The investment manager said 63% of its funds launched or repositioned in Europe in 2020 are compliant with either Article 8 or 9 of the new regulation. In addition, it underlined the flows observed in 2020 on funds falling under SFDR requirements (more than €69.5bn), i.e. 74% of active flows and 38% of index flows recorded in continental Europe. The firm forecasts that by 2021, 70% of its fund launches and repositionings in Europe will be compliant with Articles 8 or 9. “We expect this sustainable product development activity to continue to strengthen over time. We are also reviewing our European flagship ranges of Article 6 funds and believe that offering our clients Article 8 or 9 alternatives could provide a transition opportunity for more than 50% of these funds' current assets under management,” said BlackRock's continental European co-heads.
Lastly, Christian Hyldahl and Stephane Lapiquonne discussed the expansion of BlackRock's benchmark universe to include more than 1,000 carbon-intensive companies worldwide, responsible for more than 90% of the global Scope 1 and Scope 2 emissions of the companies held in the firm's equity portfolios.
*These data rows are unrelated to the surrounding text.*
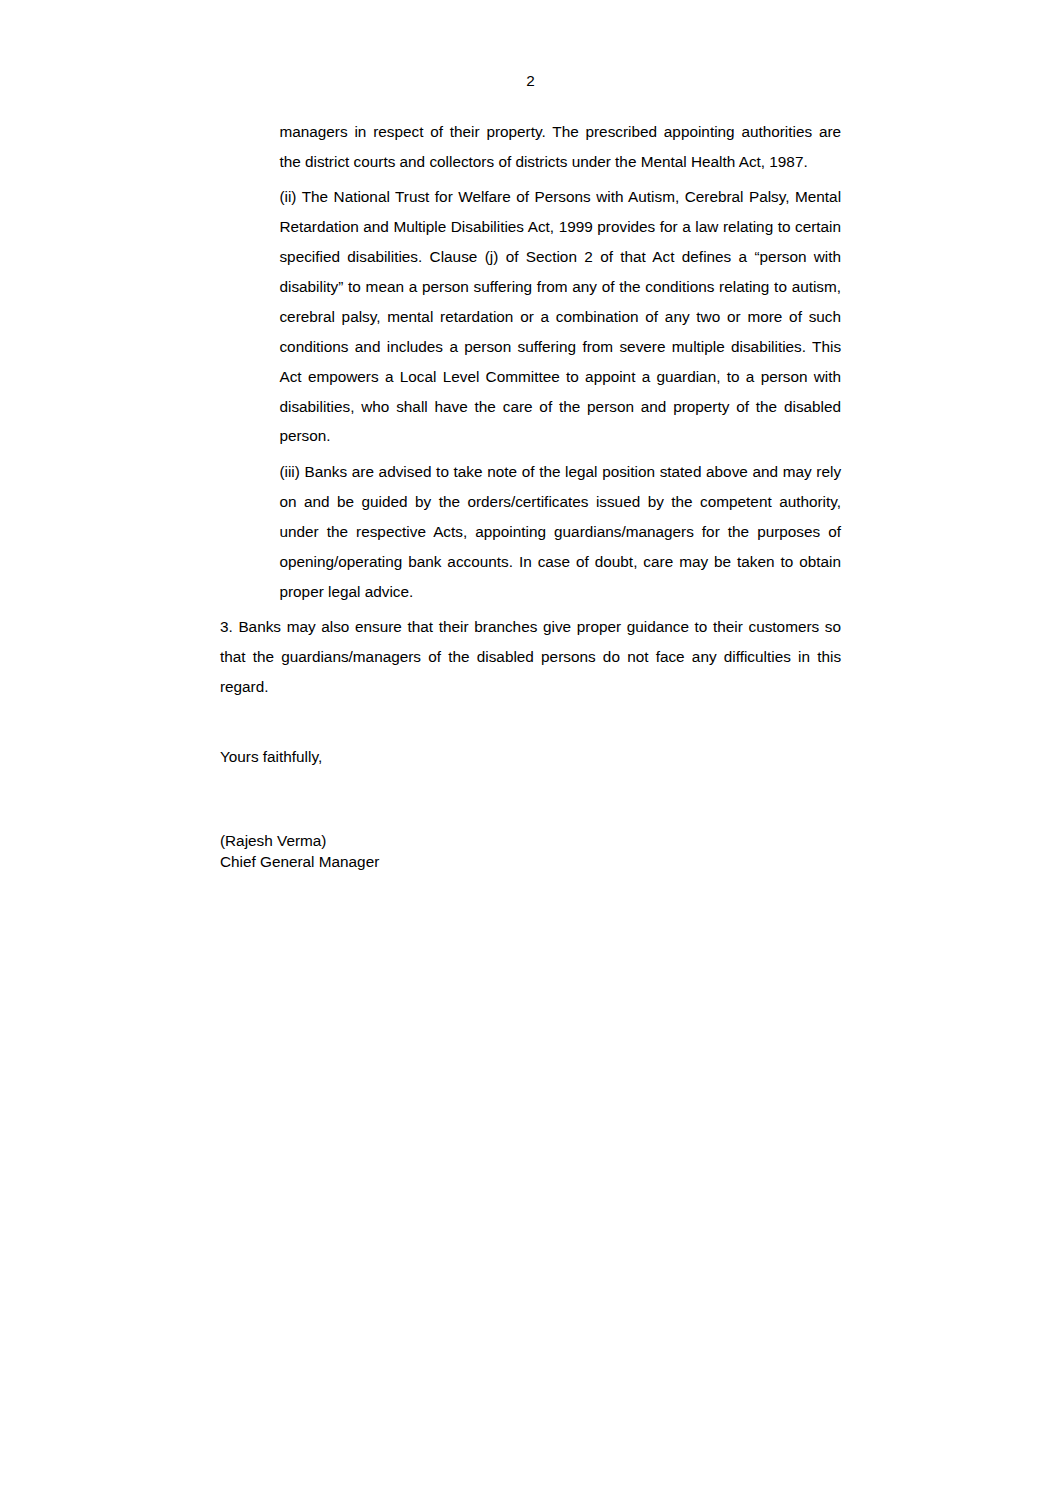2
managers in respect of their property. The prescribed appointing authorities are the district courts and collectors of districts under the Mental Health Act, 1987.
(ii) The National Trust for Welfare of Persons with Autism, Cerebral Palsy, Mental Retardation and Multiple Disabilities Act, 1999 provides for a law relating to certain specified disabilities. Clause (j) of Section 2 of that Act defines a “person with disability” to mean a person suffering from any of the conditions relating to autism, cerebral palsy, mental retardation or a combination of any two or more of such conditions and includes a person suffering from severe multiple disabilities. This Act empowers a Local Level Committee to appoint a guardian, to a person with disabilities, who shall have the care of the person and property of the disabled person.
(iii) Banks are advised to take note of the legal position stated above and may rely on and be guided by the orders/certificates issued by the competent authority, under the respective Acts, appointing guardians/managers for the purposes of opening/operating bank accounts. In case of doubt, care may be taken to obtain proper legal advice.
3. Banks may also ensure that their branches give proper guidance to their customers so that the guardians/managers of the disabled persons do not face any difficulties in this regard.
Yours faithfully,
(Rajesh Verma)
Chief General Manager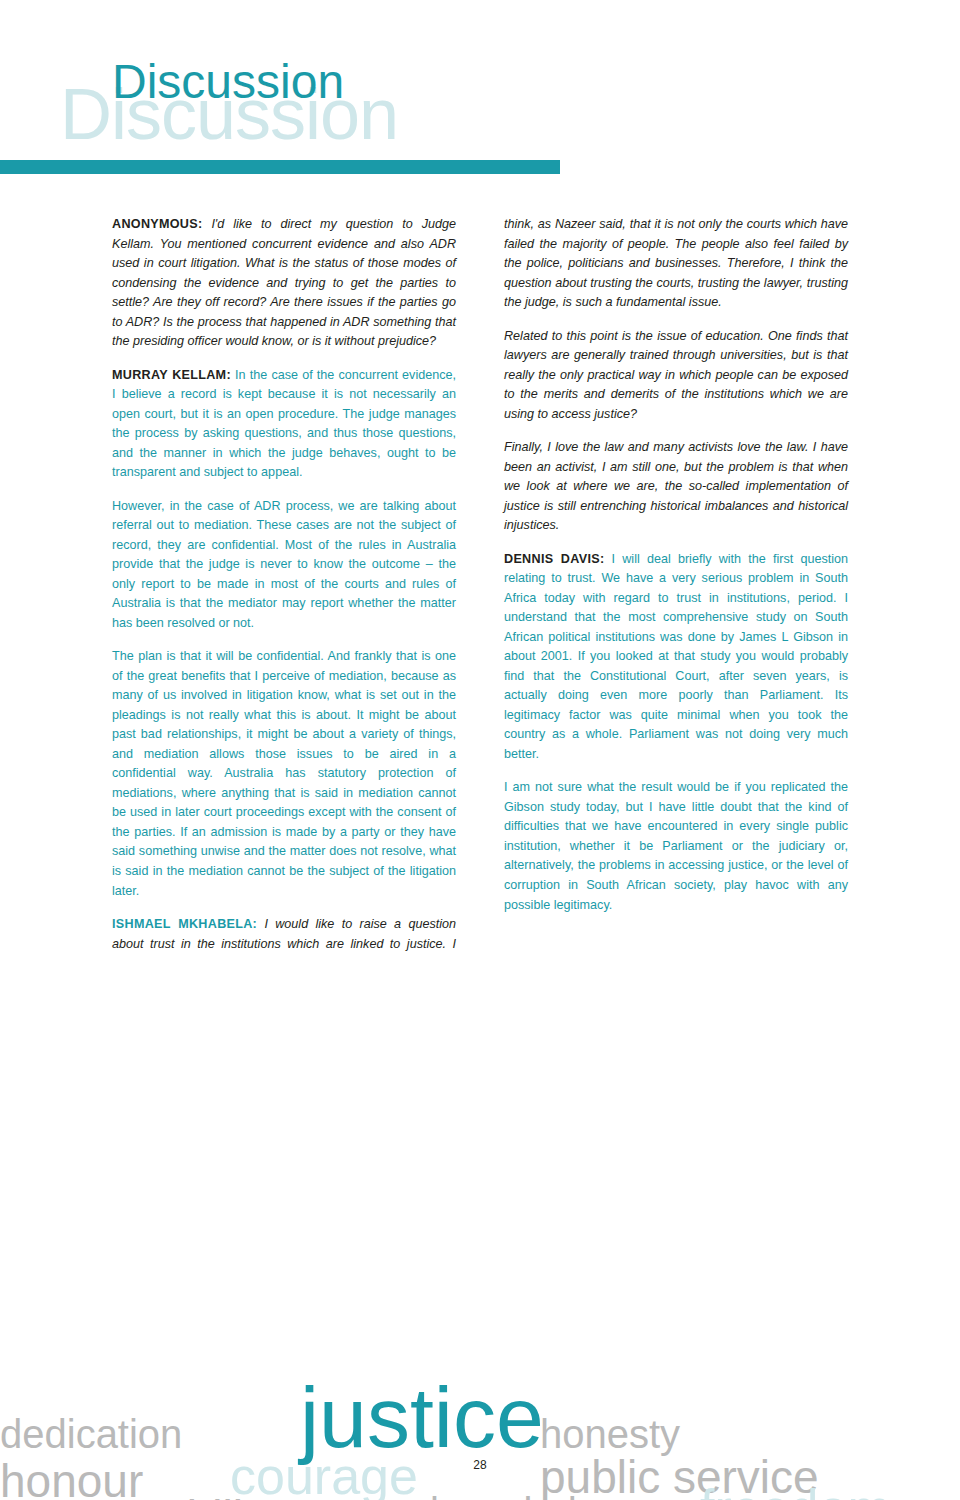Discussion
Discussion
ANONYMOUS: I'd like to direct my question to Judge Kellam. You mentioned concurrent evidence and also ADR used in court litigation. What is the status of those modes of condensing the evidence and trying to get the parties to settle? Are they off record? Are there issues if the parties go to ADR? Is the process that happened in ADR something that the presiding officer would know, or is it without prejudice?
MURRAY KELLAM: In the case of the concurrent evidence, I believe a record is kept because it is not necessarily an open court, but it is an open procedure. The judge manages the process by asking questions, and thus those questions, and the manner in which the judge behaves, ought to be transparent and subject to appeal.
However, in the case of ADR process, we are talking about referral out to mediation. These cases are not the subject of record, they are confidential. Most of the rules in Australia provide that the judge is never to know the outcome – the only report to be made in most of the courts and rules of Australia is that the mediator may report whether the matter has been resolved or not.
The plan is that it will be confidential. And frankly that is one of the great benefits that I perceive of mediation, because as many of us involved in litigation know, what is set out in the pleadings is not really what this is about. It might be about past bad relationships, it might be about a variety of things, and mediation allows those issues to be aired in a confidential way. Australia has statutory protection of mediations, where anything that is said in mediation cannot be used in later court proceedings except with the consent of the parties. If an admission is made by a party or they have said something unwise and the matter does not resolve, what is said in the mediation cannot be the subject of the litigation later.
ISHMAEL MKHABELA: I would like to raise a question about trust in the institutions which are linked to justice. I think, as Nazeer said, that it is not only the courts which have failed the majority of people. The people also feel failed by the police, politicians and businesses. Therefore, I think the question about trusting the courts, trusting the lawyer, trusting the judge, is such a fundamental issue.
Related to this point is the issue of education. One finds that lawyers are generally trained through universities, but is that really the only practical way in which people can be exposed to the merits and demerits of the institutions which we are using to access justice?
Finally, I love the law and many activists love the law. I have been an activist, I am still one, but the problem is that when we look at where we are, the so-called implementation of justice is still entrenching historical imbalances and historical injustices.
DENNIS DAVIS: I will deal briefly with the first question relating to trust. We have a very serious problem in South Africa today with regard to trust in institutions, period. I understand that the most comprehensive study on South African political institutions was done by James L Gibson in about 2001. If you looked at that study you would probably find that the Constitutional Court, after seven years, is actually doing even more poorly than Parliament. Its legitimacy factor was quite minimal when you took the country as a whole. Parliament was not doing very much better.
I am not sure what the result would be if you replicated the Gibson study today, but I have little doubt that the kind of difficulties that we have encountered in every single public institution, whether it be Parliament or the judiciary or, alternatively, the problems in accessing justice, or the level of corruption in South African society, play havoc with any possible legitimacy.
dedication justice honesty honour courage public service accountability knowledge freedom
28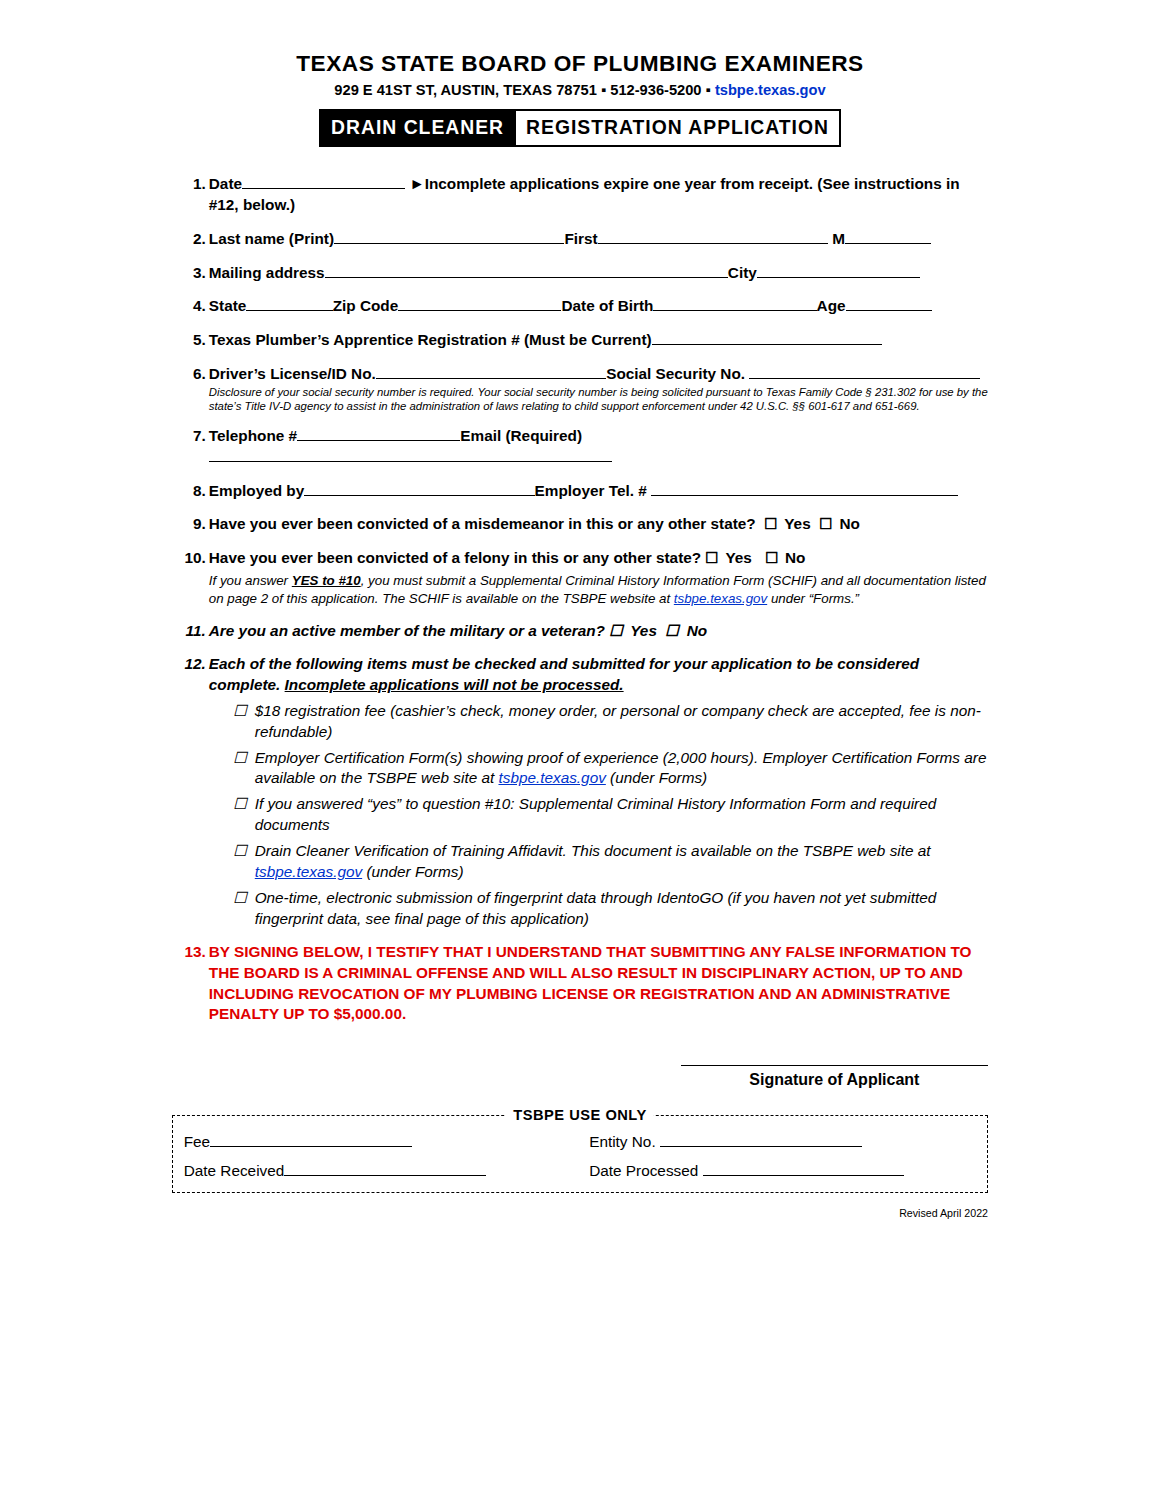TEXAS STATE BOARD OF PLUMBING EXAMINERS
929 E 41ST ST, AUSTIN, TEXAS 78751 ▪ 512-936-5200 ▪ tsbpe.texas.gov
DRAIN CLEANER REGISTRATION APPLICATION
Date ►Incomplete applications expire one year from receipt. (See instructions in #12, below.)
Last name (Print) First M
Mailing address City
State Zip Code Date of Birth Age
Texas Plumber’s Apprentice Registration # (Must be Current)
Driver’s License/ID No. Social Security No.
Disclosure of your social security number is required. Your social security number is being solicited pursuant to Texas Family Code § 231.302 for use by the state’s Title IV-D agency to assist in the administration of laws relating to child support enforcement under 42 U.S.C. §§ 601-617 and 651-669.
Telephone # Email (Required)
Employed by Employer Tel. #
Have you ever been convicted of a misdemeanor in this or any other state? ☐ Yes ☐ No
Have you ever been convicted of a felony in this or any other state? ☐ Yes ☐ No
If you answer YES to #10, you must submit a Supplemental Criminal History Information Form (SCHIF) and all documentation listed on page 2 of this application. The SCHIF is available on the TSBPE website at tsbpe.texas.gov under “Forms.”
Are you an active member of the military or a veteran? ☐ Yes ☐ No
Each of the following items must be checked and submitted for your application to be considered complete. Incomplete applications will not be processed.
☐ $18 registration fee (cashier’s check, money order, or personal or company check are accepted, fee is non-refundable)
☐ Employer Certification Form(s) showing proof of experience (2,000 hours). Employer Certification Forms are available on the TSBPE web site at tsbpe.texas.gov (under Forms)
☐ If you answered “yes” to question #10: Supplemental Criminal History Information Form and required documents
☐ Drain Cleaner Verification of Training Affidavit. This document is available on the TSBPE web site at tsbpe.texas.gov (under Forms)
☐ One-time, electronic submission of fingerprint data through IdentoGO (if you haven not yet submitted fingerprint data, see final page of this application)
BY SIGNING BELOW, I TESTIFY THAT I UNDERSTAND THAT SUBMITTING ANY FALSE INFORMATION TO THE BOARD IS A CRIMINAL OFFENSE AND WILL ALSO RESULT IN DISCIPLINARY ACTION, UP TO AND INCLUDING REVOCATION OF MY PLUMBING LICENSE OR REGISTRATION AND AN ADMINISTRATIVE PENALTY UP TO $5,000.00.
Signature of Applicant
TSBPE USE ONLY
Fee
Entity No.
Date Received
Date Processed
Revised April 2022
In 2020, out of a universe of 440 carbon-intensive companies, the manager voted “against 64 directors and 69 companies” for climate-related reasons and put 191 companies "on watch".”
These companies risk votes against directors in 2021, unless they demonstrate significant progress on the management and reporting of climate-related risk, including transition plans to a net zero economy, had warned BlackRock's CEO Larry Fink in its annual letter to investee companies.